Ayrıca pozitif/hasta kişiler hafif şikayetleri varken veya belirtisiz iken de sağlıklılara virüsü bulaştırabildiklerinden bu kişilerin en baştan saptanması ve izole edilmesi de yayılmayı azaltacaktır. Bu amaçla çok vaka çıkan bölgelerde ve çevrelerde hiçbir şikayeti olmasa bile insanlara COVID-19 tarama testleri yapılmalıdır.

En küçük şikayeti olan kişilerin SARS CoV-2 PCR veya antijen testlerini yaptırmaları da önemlidir.

Virüsü taşıyan kişilerin bu durumu ne kadar erken saptanırsa istemeden yakınlarına, etraflarındaki kişilere virüs bulaştırma riskleri o kadar azalacaktır.

Bir de COVID-19 aşıları var…

Aşılı isek virüs ile karşılaştığımız taktirde ya hiç hasta olmayacağız yada daha hafif belirtilerle hastalığı geçireceğiz.

O zaman ne yapmamız lazım?

- Maske, mesafe, kapalı alanların havalandırılması kurallarının uyulandığından emin olmamız lazım.
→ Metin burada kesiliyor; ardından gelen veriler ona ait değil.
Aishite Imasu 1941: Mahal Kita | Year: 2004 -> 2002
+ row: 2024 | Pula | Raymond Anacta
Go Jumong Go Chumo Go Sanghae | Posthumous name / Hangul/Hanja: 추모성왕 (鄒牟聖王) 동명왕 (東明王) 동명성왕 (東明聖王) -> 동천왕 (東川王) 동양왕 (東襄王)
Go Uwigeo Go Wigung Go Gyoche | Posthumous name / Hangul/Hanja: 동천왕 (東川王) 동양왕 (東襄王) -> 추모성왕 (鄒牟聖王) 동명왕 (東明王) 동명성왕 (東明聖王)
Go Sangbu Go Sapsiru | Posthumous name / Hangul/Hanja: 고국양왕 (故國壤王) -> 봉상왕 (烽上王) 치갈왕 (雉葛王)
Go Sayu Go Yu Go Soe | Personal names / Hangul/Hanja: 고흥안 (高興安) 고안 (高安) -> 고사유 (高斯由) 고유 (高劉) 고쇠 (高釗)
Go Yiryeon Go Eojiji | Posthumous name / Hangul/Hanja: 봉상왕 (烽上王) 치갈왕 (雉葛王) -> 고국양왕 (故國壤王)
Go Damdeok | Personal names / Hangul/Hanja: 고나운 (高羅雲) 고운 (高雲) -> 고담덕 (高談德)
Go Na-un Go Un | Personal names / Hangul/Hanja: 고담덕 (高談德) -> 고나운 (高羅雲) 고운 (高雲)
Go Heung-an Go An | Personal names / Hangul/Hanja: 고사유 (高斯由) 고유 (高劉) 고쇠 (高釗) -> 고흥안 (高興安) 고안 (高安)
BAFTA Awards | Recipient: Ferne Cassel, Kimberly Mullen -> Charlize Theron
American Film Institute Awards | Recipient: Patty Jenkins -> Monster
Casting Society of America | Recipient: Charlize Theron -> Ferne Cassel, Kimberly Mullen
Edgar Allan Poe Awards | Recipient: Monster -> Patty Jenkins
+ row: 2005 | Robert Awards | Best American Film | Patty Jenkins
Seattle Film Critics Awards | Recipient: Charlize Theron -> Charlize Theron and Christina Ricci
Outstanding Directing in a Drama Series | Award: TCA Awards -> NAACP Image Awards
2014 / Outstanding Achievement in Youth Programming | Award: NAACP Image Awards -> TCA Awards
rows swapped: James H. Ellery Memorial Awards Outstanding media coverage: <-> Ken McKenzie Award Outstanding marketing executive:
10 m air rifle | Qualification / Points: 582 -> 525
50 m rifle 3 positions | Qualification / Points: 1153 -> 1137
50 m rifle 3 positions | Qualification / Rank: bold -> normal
Bu amaçla bizler duyarlı ve sorumlu, devlet ise denetleyici ve uygulatıcı olmalıdır.

- Hasta/pozitif kişilerin sağlıklılarla bir araya gelmemesi lazım. Bu amaçla tarama testleri yapılarak saptanan pozitifler izole edilmeli, hepimizden kalabalık, özellikle kapalı ortamlara girişlerde negatif test ibrazı talep edilmeli, denetimi sıkı yapılmalıdır.

- Aşılamaya devam edilmelidir. Şu anda topluma hangi aşının, hangi merkezde, kimlere yapılıyor olduğu yeterince duyurulamamıştır ve halka yönelik bilgilendirme eksikliği vardır. Sağlık Bakanlığı’nın tüm topluma ulaşacak yeterli bilgilendirme ve yönlendirme yapması önemlidir.

Bunları yaparsak vaka sayılarını kontrol edebiliriz.

Başarmak için;

-Kurallara uyumu artırmamız, denetimleri sıkılaştırmamız,

-Temas Takip Ekibini güçlendirmemiz,

-COVID-19 hastalarını ve pozitifleri takip eden sistemi ve ekibi güçlendirmemiz, bununla birlikte sağlık alt yapısını geliştirmemiz,

-Aşılamayı sürdürmek ve hızlandırmak için yeterli bilgi paylaşımı ve yönlendirme yapmamız,

-Tarama testlerini artırmamız ve sistemli olarak riskin arttığı bölgeler ile çevreleri taramamız gerekmektedir.

Başka çare yoktur. Ya temasları azaltıp/risksiz hale getireceğiz ya da salgın alıp başını gidecek.

Tabii ki bunları yapmamız gerekirken test sayılarının azalmasına ve pozitiflerin saptanamama riskine sebep olacak kararlar alınmasına, ayrıcalıklı kişisel uygulamalara ve ülkeye girişlerdeki kural tanımazlıklara geçit verenlere diyecek söz bulamıyorum bile.”